The procedure was as described by Benzie and Strain [15]. Briefly, 3 mL of FRAP reagent, prepared freshly, was mixed with 0.1 mL of test sample, or methanol (for the reagent blank). The FRAP reagent contained 10 mM TPTZ solution (2.5 mL) in 40 mM HCl plus 20 mM FeCl3 (2.5 mL) and 0.3 M acetate buffer (pH 3.6, 25 mL). The absorbance of reaction mixture was measured spectrophoto-metrically at 593 nm after incubation at 25 °C for 10 min. FRAP assay records the change in absorbance at 593 nm owing to the formation of a blue colored FeII-tripyridyltriazine compound from colorless oxidized FeIII form by the action of electron donating antioxidants. All solutions were used on the day of preparation. The FRAP values, expressed in mmol ascorbic acid equivalents (AAE)/g sample in dry weight were derived from a standard curve.
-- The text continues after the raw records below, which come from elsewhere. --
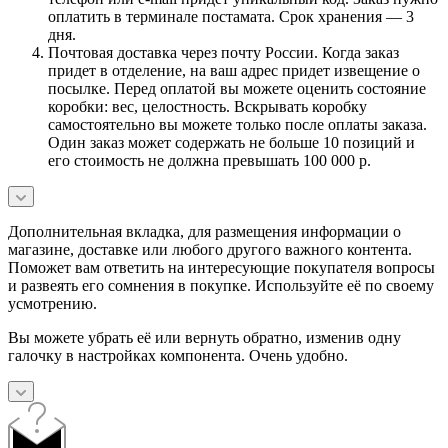
оплатить в терминале постамата. Срок хранения — 3
дня.
Почтовая доставка через почту России. Когда заказ
придет в отделение, на ваш адрес придет извещение о
посылке. Перед оплатой вы можете оценить состояние
коробки: вес, целостность. Вскрывать коробку
самостоятельно вы можете только после оплаты заказа.
Один заказ может содержать не больше 10 позиций и
его стоимость не должна превышать 100 000 р.
Дополнительная вкладка, для размещения информации о
магазине, доставке или любого другого важного контента.
Поможет вам ответить на интересующие покупателя вопросы
и развеять его сомнения в покупке. Используйте её по своему
усмотрению.
Вы можете убрать её или вернуть обратно, изменив одну
галочку в настройках компонента. Очень удобно.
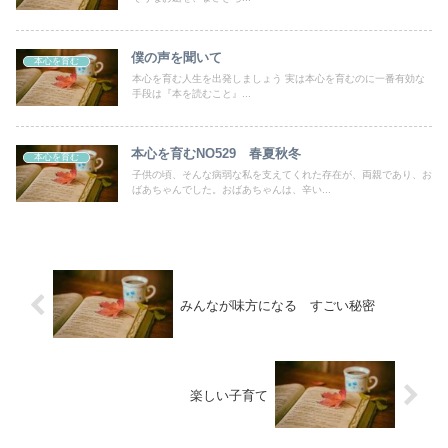
僕の声を聞いて
本心を育む
本心を育む人生を出発しましょう 実は本心を育むのに一番有効な
手段は『本を読むこと』...
本心を育むNO529 春夏秋冬
本心を育む
子供の頃、そんな病弱な私を支えてくれた存在が、両親であり、お
ばあちゃんでした。おばあちゃんは、辛い...
みんなが味方になる すごい秘密
楽しい子育て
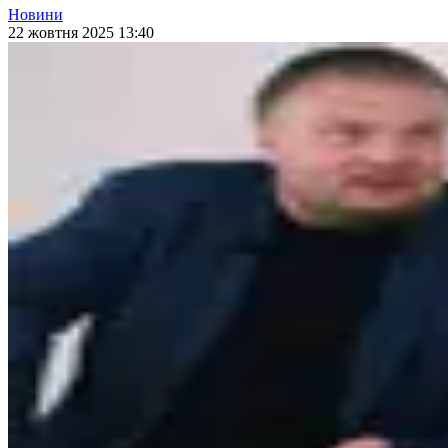
Новини
22 жовтня 2025 13:40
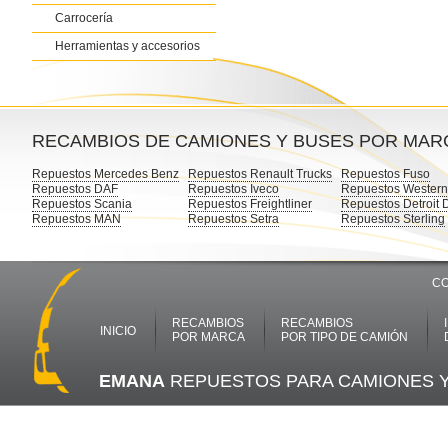
Carrocería
Herramientas y accesorios
RECAMBIOS DE CAMIONES Y BUSES POR MAR
Repuestos Mercedes Benz
Repuestos Renault Trucks
Repuestos Fuso
Repuestos DAF
Repuestos Iveco
Repuestos Western
Repuestos Scania
Repuestos Freightliner
Repuestos Detroit 
Repuestos MAN
Repuestos Setra
Repuestos Sterling
CO
RECAMBIOS
RECAMBIOS
INICIO
POR MARCA
POR TIPO DE CAMIÓN
EMANA
REPUESTOS PARA CAMIONES 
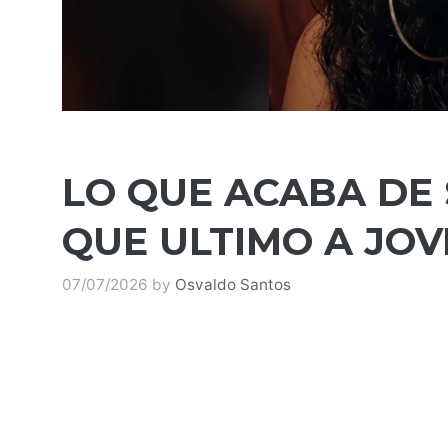
LO QUE ACABA DE
QUE ULTIMO A JO
07/07/2026
by
Osvaldo Santos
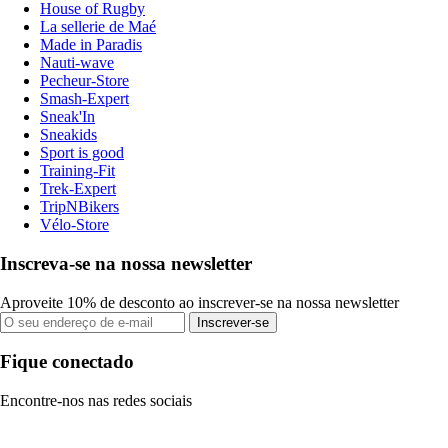
House of Rugby
La sellerie de Maé
Made in Paradis
Nauti-wave
Pecheur-Store
Smash-Expert
Sneak'In
Sneakids
Sport is good
Training-Fit
Trek-Expert
TripNBikers
Vélo-Store
Inscreva-se na nossa newsletter
Aproveite 10% de desconto ao inscrever-se na nossa newsletter
Inscrever-se
Fique conectado
Encontre-nos nas redes sociais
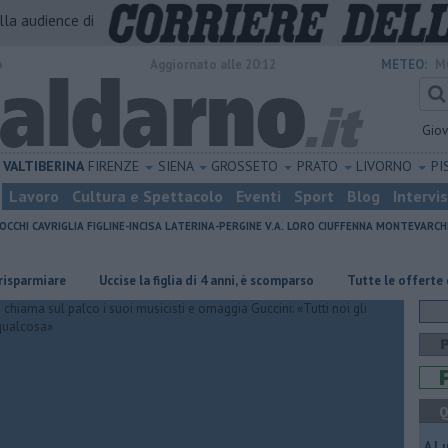
alla audience di
o
Aggiornato alle 20:12
METEO:
M
Gio
VALTIBERINA
FIRENZE
SIENA
GROSSETO
PRATO
LIVORNO
PI
Lavoro
Cultura e Spettacolo
Eventi
Sport
Blog
Intervi
OCCHI
CAVRIGLIA
FIGLINE-INCISA
LATERINA-PERGINE V.A.
LORO CIUFFENNA
MONTEVARCH
miare
Uccise la figlia di 4 anni, è scomparso
​Tutte le offerte di lavo
Q
A L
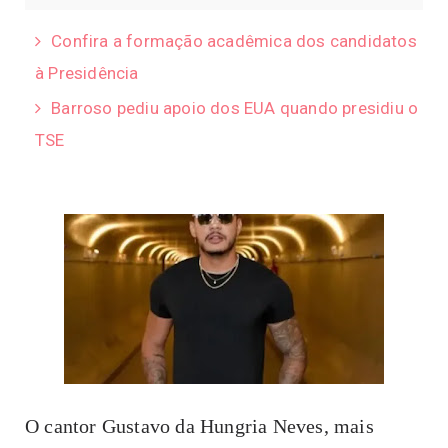
Confira a formação acadêmica dos candidatos
à Presidência
Barroso pediu apoio dos EUA quando presidiu o
TSE
O cantor Gustavo da Hungria Neves, mais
HPLC analysis of phenolic compounds

The contents of phenolic compounds in leaf extracts of S. cumini were determined by HPLC, performed with an Agilent 1100 diode array detector system equipped with a quaternary pump. The analyses were carried out on a Hypersil ODS column (4.6 mm × 250 mm, 2.5 μm) column. Extracts were filtered through a 0.45 µm filter before use. Gradient B in A according to the elution profile 0-3 min 2% B (isocratic), 3-20 min 2%-25% B (linear gradient), 20-25 min 25%-35% B (linear gradient), (A) water (0.05% TFA), (B) CH3CN (0.05% TFA); flow rate 1 mL/min; volume injected 10 µL; temperature 22 °C; detection 280 nm.

Statistical analysis

All measurements were replicated three times and one-way analysis of variance (ANOVA) was used The Duncan’s multiple range tests were used to test the significant differences. All statistical analyses were performed with SPSS 11.0.